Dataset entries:
▬▬▬▬▬▬▬▬▬▬
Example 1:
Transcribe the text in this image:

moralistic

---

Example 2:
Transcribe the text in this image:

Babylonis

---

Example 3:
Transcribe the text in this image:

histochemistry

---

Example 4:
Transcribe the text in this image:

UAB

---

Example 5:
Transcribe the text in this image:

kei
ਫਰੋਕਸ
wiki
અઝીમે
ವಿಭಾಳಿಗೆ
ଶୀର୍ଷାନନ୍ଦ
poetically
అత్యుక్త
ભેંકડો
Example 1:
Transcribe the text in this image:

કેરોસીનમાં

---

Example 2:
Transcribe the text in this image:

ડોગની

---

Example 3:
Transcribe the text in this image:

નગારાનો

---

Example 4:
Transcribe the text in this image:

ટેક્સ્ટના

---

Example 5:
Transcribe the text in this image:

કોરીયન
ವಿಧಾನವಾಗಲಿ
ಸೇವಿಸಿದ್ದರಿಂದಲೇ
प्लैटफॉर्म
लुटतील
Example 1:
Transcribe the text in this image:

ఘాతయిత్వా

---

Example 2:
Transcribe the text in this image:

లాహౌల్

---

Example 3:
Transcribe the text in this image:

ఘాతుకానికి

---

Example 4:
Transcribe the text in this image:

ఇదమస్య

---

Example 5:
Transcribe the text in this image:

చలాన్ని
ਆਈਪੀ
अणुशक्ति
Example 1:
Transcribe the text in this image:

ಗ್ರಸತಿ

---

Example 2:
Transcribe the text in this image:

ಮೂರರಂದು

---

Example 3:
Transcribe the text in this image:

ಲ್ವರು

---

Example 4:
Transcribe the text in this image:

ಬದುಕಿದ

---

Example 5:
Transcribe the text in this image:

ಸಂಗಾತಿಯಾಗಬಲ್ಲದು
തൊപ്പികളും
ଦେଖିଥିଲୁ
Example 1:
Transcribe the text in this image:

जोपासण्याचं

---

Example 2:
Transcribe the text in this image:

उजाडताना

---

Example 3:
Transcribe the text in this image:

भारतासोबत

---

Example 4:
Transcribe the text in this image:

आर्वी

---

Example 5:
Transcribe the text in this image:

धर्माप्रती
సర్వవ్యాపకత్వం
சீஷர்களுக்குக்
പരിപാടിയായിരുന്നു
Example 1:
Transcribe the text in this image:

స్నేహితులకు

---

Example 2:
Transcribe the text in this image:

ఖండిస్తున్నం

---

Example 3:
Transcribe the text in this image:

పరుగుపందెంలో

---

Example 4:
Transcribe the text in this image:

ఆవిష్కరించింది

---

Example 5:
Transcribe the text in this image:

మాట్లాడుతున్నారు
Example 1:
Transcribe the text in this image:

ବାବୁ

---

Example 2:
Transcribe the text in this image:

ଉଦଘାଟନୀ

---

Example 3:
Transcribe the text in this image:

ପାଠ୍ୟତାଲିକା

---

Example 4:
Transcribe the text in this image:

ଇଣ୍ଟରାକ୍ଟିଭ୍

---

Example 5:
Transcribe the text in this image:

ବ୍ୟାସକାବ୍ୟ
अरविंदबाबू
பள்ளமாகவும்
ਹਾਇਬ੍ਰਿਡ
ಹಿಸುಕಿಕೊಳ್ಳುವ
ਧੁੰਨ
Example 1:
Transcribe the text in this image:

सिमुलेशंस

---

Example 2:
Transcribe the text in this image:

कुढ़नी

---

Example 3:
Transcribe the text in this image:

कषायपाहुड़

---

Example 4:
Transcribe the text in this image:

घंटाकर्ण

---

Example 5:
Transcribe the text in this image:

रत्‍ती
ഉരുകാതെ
▬▬▬▬▬▬▬▬▬▬
→ Exercise instructions
Output the records verbatim, from the first line to the last.

→ Task solution
Example 1:
Transcribe the text in this image:

moralistic

---

Example 2:
Transcribe the text in this image:

Babylonis

---

Example 3:
Transcribe the text in this image:

histochemistry

---

Example 4:
Transcribe the text in this image:

UAB

---

Example 5:
Transcribe the text in this image:

kei
ਫਰੋਕਸ
wiki
અઝીમે
ವಿಭಾಳಿಗೆ
ଶୀର୍ଷାନନ୍ଦ
poetically
అత్యుక్త
ભેંકડો
Example 1:
Transcribe the text in this image:

કેરોસીનમાં

---

Example 2:
Transcribe the text in this image:

ડોગની

---

Example 3:
Transcribe the text in this image:

નગારાનો

---

Example 4:
Transcribe the text in this image:

ટેક્સ્ટના

---

Example 5:
Transcribe the text in this image:

કોરીયન
ವಿಧಾನವಾಗಲಿ
ಸೇವಿಸಿದ್ದರಿಂದಲೇ
प्लैटफॉर्म
लुटतील
Example 1:
Transcribe the text in this image:

ఘాతయిత్వా

---

Example 2:
Transcribe the text in this image:

లాహౌల్

---

Example 3:
Transcribe the text in this image:

ఘాతుకానికి

---

Example 4:
Transcribe the text in this image:

ఇదమస్య

---

Example 5:
Transcribe the text in this image:

చలాన్ని
ਆਈਪੀ
अणुशक्ति
Example 1:
Transcribe the text in this image:

ಗ್ರಸತಿ

---

Example 2:
Transcribe the text in this image:

ಮೂರರಂದು

---

Example 3:
Transcribe the text in this image:

ಲ್ವರು

---

Example 4:
Transcribe the text in this image:

ಬದುಕಿದ

---

Example 5:
Transcribe the text in this image:

ಸಂಗಾತಿಯಾಗಬಲ್ಲದು
തൊപ്പികളും
ଦେଖିଥିଲୁ
Example 1:
Transcribe the text in this image:

जोपासण्याचं

---

Example 2:
Transcribe the text in this image:

उजाडताना

---

Example 3:
Transcribe the text in this image:

भारतासोबत

---

Example 4:
Transcribe the text in this image:

आर्वी

---

Example 5:
Transcribe the text in this image:

धर्माप्रती
సర్వవ్యాపకత్వం
சீஷர்களுக்குக்
പരിപാടിയായിരുന്നു
Example 1:
Transcribe the text in this image:

స్నేహితులకు

---

Example 2:
Transcribe the text in this image:

ఖండిస్తున్నం

---

Example 3:
Transcribe the text in this image:

పరుగుపందెంలో

---

Example 4:
Transcribe the text in this image:

ఆవిష్కరించింది

---

Example 5:
Transcribe the text in this image:

మాట్లాడుతున్నారు
Example 1:
Transcribe the text in this image:

ବାବୁ

---

Example 2:
Transcribe the text in this image:

ଉଦଘାଟନୀ

---

Example 3:
Transcribe the text in this image:

ପାଠ୍ୟତାଲିକା

---

Example 4:
Transcribe the text in this image:

ଇଣ୍ଟରାକ୍ଟିଭ୍

---

Example 5:
Transcribe the text in this image:

ବ୍ୟାସକାବ୍ୟ
अरविंदबाबू
பள்ளமாகவும்
ਹਾਇਬ੍ਰਿਡ
ಹಿಸುಕಿಕೊಳ್ಳುವ
ਧੁੰਨ
Example 1:
Transcribe the text in this image:

सिमुलेशंस

---

Example 2:
Transcribe the text in this image:

कुढ़नी

---

Example 3:
Transcribe the text in this image:

कषायपाहुड़

---

Example 4:
Transcribe the text in this image:

घंटाकर्ण

---

Example 5:
Transcribe the text in this image:

रत्‍ती
ഉരുകാതെ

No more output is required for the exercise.